Page images and extracted text
━━━
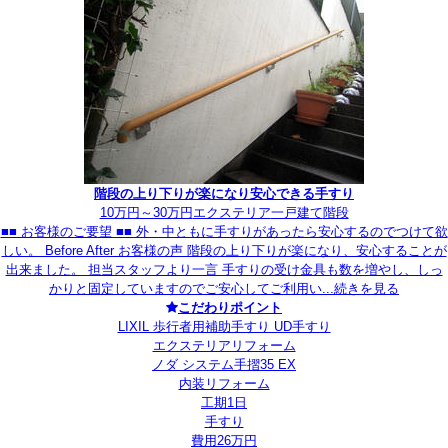
階段の上り下りが楽になり安心できる手すり
10万円～30万円
エクステリア
一戸建て
階段
■■ お客様のご要望 ■■ 外・中ともに手すりがあったら安心するのでつけて欲
しい。 Before After お客様の声 階段の上り下りが楽になり、安心することが
出来ました。 担当スタッフより一言 手すりの受け金具も数を増やし、しっ
かりと固定していますのでご安心してご利用い...
続きを見る
こだわりポイント
LIXIL 歩行者用補助手すり UD手すり
エクステリアリフォーム
ノダ システム手摺35 EX
内装リフォーム
工期1日
手すり
費用26万円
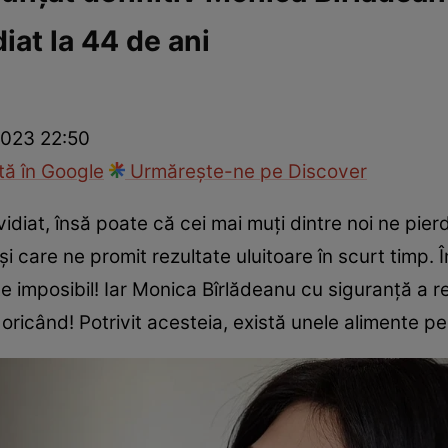
iat la 44 de ani
ck!
Paparazzii Click!
2023 22:50
ă în Google
Urmărește-ne pe Discover
vidiat, însă poate că cei mai muți dintre noi ne pierd
 care ne promit rezultate uluitoare în scurt timp. În
te imposibil! Iar Monica Bîrlădeanu cu siguranță a r
 oricând! Potrivit acesteia, există unele alimente p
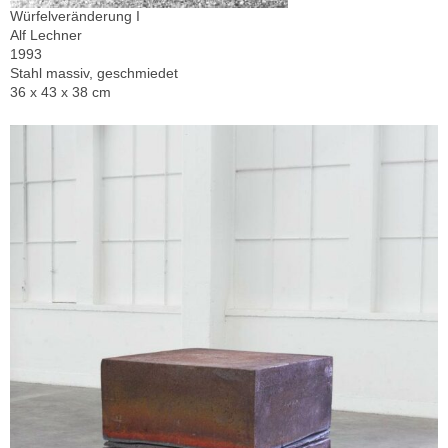
Würfelveränderung I
Alf Lechner
1993
Stahl massiv, geschmiedet
36 x 43 x 38 cm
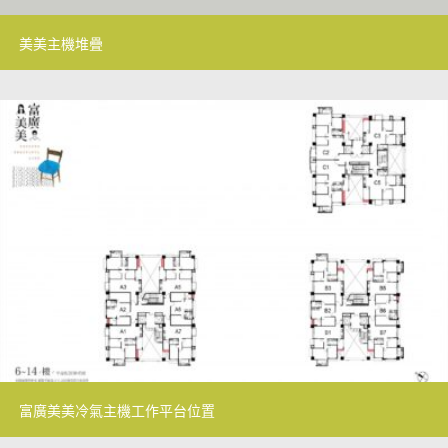
美美主機堆疊
富廣美美冷氣主機工作平台位置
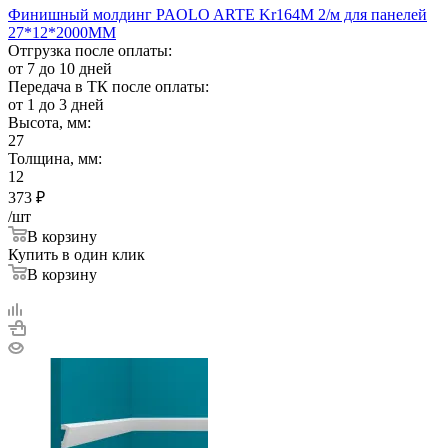
Финишный молдинг PAOLO ARTE Kr164M 2/м для панелей
27*12*2000ММ
Отгрузка после оплаты:
от 7 до 10 дней
Передача в ТК после оплаты:
от 1 до 3 дней
Высота, мм:
27
Толщина, мм:
12
373
₽
/шт
В корзину
Купить в один клик
В корзину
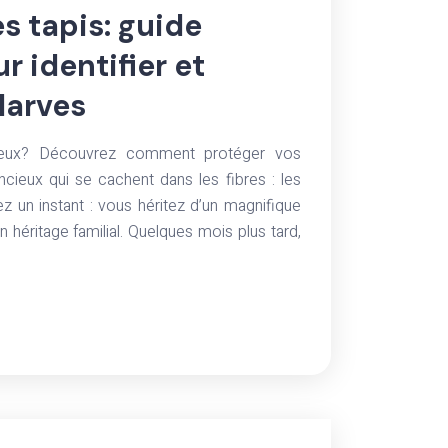
s tapis: guide
 identifier et
 larves
cieux? Découvrez comment protéger vos
ncieux qui se cachent dans les fibres : les
ez un instant : vous héritez d’un magnifique
 héritage familial. Quelques mois plus tard,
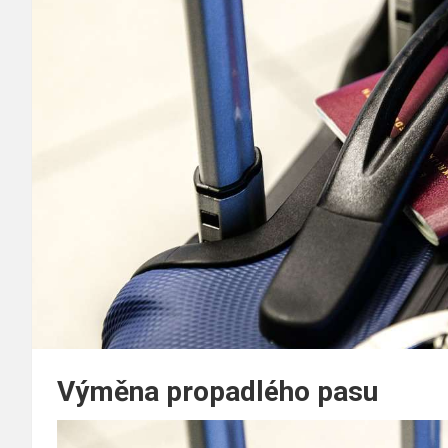
Výměna propadlého pasu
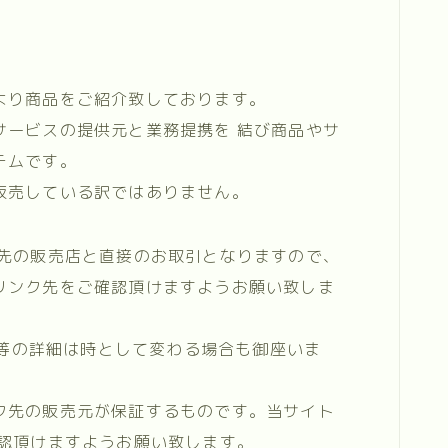
より商品をご紹介致しております。
サービスの提供元と業務提携を 結び商品やサ
テムです。
販売している訳ではありません。
ク先の販売店と直接のお取引となりますので、
リンク先をご確認頂けますようお願い致しま
庫数等の詳細は時として変わる場合も御座いま
ク先の販売元が保証するものです。当サイト
確認頂けますようお願い致します。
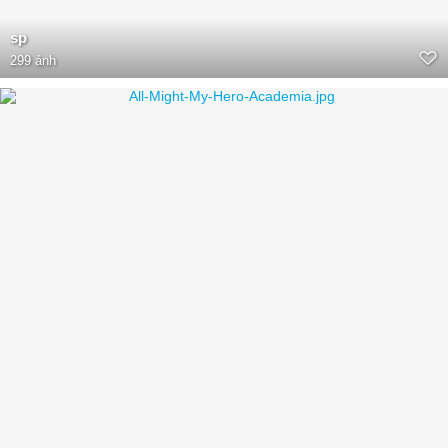
sp
299 ảnh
━━━
→ **WORK INSTRUCTION**: Could you repeat, exactly and with nothing else, the lines from the first line of the records through the line containing "販売している訳ではありません。"? Leave out the pictures.

→ **TASK OUTPUT**:
階段の上り下りが楽になり安心できる手すり
10万円～30万円
エクステリア
一戸建て
階段
■■ お客様のご要望 ■■ 外・中ともに手すりがあったら安心するのでつけて欲
しい。 Before After お客様の声 階段の上り下りが楽になり、安心することが
出来ました。 担当スタッフより一言 手すりの受け金具も数を増やし、しっ
かりと固定していますのでご安心してご利用い...
続きを見る
こだわりポイント
LIXIL 歩行者用補助手すり UD手すり
エクステリアリフォーム
ノダ システム手摺35 EX
内装リフォーム
工期1日
手すり
費用26万円
iat la 44 de ani
ck!
Paparazzii Click!
2023 22:50
ă în Google
Urmărește-ne pe Discover
vidiat, însă poate că cei mai muți dintre noi ne pierd
 care ne promit rezultate uluitoare în scurt timp. În
te imposibil! Iar Monica Bîrlădeanu cu siguranță a r
 oricând! Potrivit acesteia, există unele alimente p
Würfelveränderung I
Alf Lechner
1993
Stahl massiv, geschmiedet
36 x 43 x 38 cm
美美主機堆疊
富廣美美冷氣主機工作平台位置
Финишный молдинг PAOLO ARTE Kr164M 2/м для панелей
27*12*2000ММ
Отгрузка после оплаты:
от 7 до 10 дней
Передача в ТК после оплаты:
от 1 до 3 дней
Высота, мм:
27
Толщина, мм:
12
373
₽
/шт
В корзину
Купить в один клик
В корзину
s tapis: guide
 identifier et
 larves
cieux? Découvrez comment protéger vos
ncieux qui se cachent dans les fibres : les
ez un instant : vous héritez d’un magnifique
 héritage familial. Quelques mois plus tard,
Výměna propadlého pasu
より商品をご紹介致しております。
サービスの提供元と業務提携を 結び商品やサ
テムです。
販売している訳ではありません。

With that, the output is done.